8. Analyze all traffic accidents and incorporate the PEDSAFE and BIKESAFE Safety Guide and Countermeasure Selection Systems AND OTHER TRAFFIC SAFETY ANALYSIS PROTOCOLS to shape physical and programmatic changes as necessary, when structural-design problems have been elucidated.
9. Retrain police officers with regard to bike and pedestrian accident analysis. Currently, officers are likely to presume that the motor vehicle operator is not at fault, unless the driver is impaired.
10. Legalize the Idaho Stop for bicycling ("Davis, California needs to legalize the Idaho Stop"). In return, require a bicycle endorsement on local drivers licenses. Consider license plates for bicycles. (If only to get motor vehicle operators to shut up.) Add refresher tests to drivers license renewals with specific questions on pedestrian and bicycle safety.
11. Develop and deliver a curriculum for traffic safety (bike, walk, transit, drive) for K-12 schools: elementary; junior high; and senior high schools.
12. Change the legal framework with regard to motor vehicle operation to require that automobiles--as the heaviest and most powerful mobility device--have the most legal responsibility with regard to accidents, comparable to the relatively new (20 years or so) Dutch policies.

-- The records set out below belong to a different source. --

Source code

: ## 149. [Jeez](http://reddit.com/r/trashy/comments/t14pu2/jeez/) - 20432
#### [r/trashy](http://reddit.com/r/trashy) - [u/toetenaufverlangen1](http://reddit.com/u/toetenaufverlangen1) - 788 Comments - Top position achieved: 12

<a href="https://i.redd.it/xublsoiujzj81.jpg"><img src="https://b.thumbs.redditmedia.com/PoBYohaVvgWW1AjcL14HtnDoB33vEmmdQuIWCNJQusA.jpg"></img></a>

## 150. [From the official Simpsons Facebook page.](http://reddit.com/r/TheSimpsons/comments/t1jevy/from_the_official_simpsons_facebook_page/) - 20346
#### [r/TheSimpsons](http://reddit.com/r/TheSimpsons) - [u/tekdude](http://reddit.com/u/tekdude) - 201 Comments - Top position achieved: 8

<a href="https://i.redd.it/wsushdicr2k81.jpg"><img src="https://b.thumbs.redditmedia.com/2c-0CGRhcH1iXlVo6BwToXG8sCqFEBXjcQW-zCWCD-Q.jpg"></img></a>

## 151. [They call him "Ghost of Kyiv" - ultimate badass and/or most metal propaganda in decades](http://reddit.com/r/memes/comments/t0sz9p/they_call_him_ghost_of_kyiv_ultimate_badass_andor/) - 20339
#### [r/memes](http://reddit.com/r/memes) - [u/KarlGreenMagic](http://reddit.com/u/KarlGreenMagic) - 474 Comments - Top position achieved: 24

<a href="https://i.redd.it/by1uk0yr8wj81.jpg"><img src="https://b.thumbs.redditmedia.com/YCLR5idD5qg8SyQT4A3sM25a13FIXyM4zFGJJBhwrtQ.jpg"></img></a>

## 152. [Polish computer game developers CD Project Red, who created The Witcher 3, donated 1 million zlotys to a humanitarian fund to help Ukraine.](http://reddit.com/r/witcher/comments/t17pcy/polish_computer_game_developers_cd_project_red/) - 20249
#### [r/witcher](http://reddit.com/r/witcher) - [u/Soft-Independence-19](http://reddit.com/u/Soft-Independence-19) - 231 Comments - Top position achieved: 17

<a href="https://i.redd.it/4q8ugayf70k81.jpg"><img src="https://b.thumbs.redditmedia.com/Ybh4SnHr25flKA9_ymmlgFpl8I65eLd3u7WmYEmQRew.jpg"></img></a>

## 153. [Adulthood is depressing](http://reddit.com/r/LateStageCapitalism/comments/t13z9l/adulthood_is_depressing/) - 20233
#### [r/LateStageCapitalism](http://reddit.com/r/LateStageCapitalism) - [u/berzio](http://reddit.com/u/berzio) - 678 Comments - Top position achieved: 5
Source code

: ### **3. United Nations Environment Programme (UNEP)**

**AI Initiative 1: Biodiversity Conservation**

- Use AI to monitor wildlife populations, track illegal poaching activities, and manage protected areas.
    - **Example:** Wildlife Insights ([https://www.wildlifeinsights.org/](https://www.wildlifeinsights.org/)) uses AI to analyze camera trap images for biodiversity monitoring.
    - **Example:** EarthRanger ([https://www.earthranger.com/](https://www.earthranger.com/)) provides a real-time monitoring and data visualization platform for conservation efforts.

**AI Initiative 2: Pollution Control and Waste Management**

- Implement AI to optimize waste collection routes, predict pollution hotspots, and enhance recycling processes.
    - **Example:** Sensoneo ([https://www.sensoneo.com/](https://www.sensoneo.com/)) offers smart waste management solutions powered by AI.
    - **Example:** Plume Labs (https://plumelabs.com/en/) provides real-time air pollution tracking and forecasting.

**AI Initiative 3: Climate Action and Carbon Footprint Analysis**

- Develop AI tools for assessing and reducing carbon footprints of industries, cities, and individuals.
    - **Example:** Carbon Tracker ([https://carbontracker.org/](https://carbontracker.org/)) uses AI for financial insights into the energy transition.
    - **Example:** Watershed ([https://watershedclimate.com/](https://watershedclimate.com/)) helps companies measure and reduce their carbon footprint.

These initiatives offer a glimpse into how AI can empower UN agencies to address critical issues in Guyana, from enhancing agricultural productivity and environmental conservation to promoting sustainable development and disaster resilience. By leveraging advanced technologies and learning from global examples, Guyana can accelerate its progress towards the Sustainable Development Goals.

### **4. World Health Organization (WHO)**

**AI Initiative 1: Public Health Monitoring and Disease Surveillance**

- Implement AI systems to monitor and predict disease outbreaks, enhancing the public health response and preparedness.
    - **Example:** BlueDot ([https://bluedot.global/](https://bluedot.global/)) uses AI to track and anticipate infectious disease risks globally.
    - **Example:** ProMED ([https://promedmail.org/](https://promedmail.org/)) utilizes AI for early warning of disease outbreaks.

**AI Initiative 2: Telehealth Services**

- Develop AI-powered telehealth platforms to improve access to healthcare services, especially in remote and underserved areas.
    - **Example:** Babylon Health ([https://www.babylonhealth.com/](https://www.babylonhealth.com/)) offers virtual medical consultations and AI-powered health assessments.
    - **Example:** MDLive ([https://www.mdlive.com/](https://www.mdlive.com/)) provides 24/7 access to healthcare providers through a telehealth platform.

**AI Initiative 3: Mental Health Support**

See "Traffic safety and Stage 4 of moral development theory."
13. Up the penalties for motor vehicle accidents that injure, maim, or kill
14. Except for the fact that they probably have their hands full already, bring back the traffic enforcement division of the police department as a special unit, and move the unit to DDOT. (DC's traffic safety unit was subsumed into "Special Operations.) a few years ago.) Note that I've noticed that the Motor Carrier Safety Unit is still intact.
15. Give parking enforcement officers the training and legal authority to ticket for driving infractions. For a variety of reasons, busy police officers in cities don't spend a lot of time enforcing traffic safety even though many cities have dedicated traffic safety units. Parking enforcement officers are on the streets all day. Giving them the training and authority to ticket traffic violations would increase the "eyes on the street" focused on traffic safety. More enforcement would reduce the number of infractions over time.
16. Require specialized training for heavy vehicle operators (e.g., concrete trucks, dump trucks, etc.) with regard to driving in urban conditions, and with pedestrian and bicycle traffic. Note that DC government does this for heavy vehicle operators, as does the Metrobus system. This training needs to be extended to private sector operators.
Note that in the comments on this piece originally, I downplayed the value of "roundabouts" in the urban environment, stating that for the most part, roundabouts are focused on facilitating motor vehicle traffic, not the safe movement of pedestrians and bicyclists. I should have been clearer in that this is the case for roundabouts on arterials. Mini-roundabouts as a treatment on neighborhood streets is an acceptable treatment. Seattle does this quite a bit, as a kind of neighborhood traffic calming technique and as a pro-bicycle treatment.
DC has started doing this in Upper Northwest, and according to GGW (DDOT director Brown stands up to opposition to mini-circles") some residents don't like it. I don't know how necessary it is as a treatment. Because most residential streets are narrow, and have parking on both sides of the street, vehicles moving in opposite directions have to move slowly when passing, which is a natural traffic calming practice--although many residents still clamor for speed bumps to slow through traffic.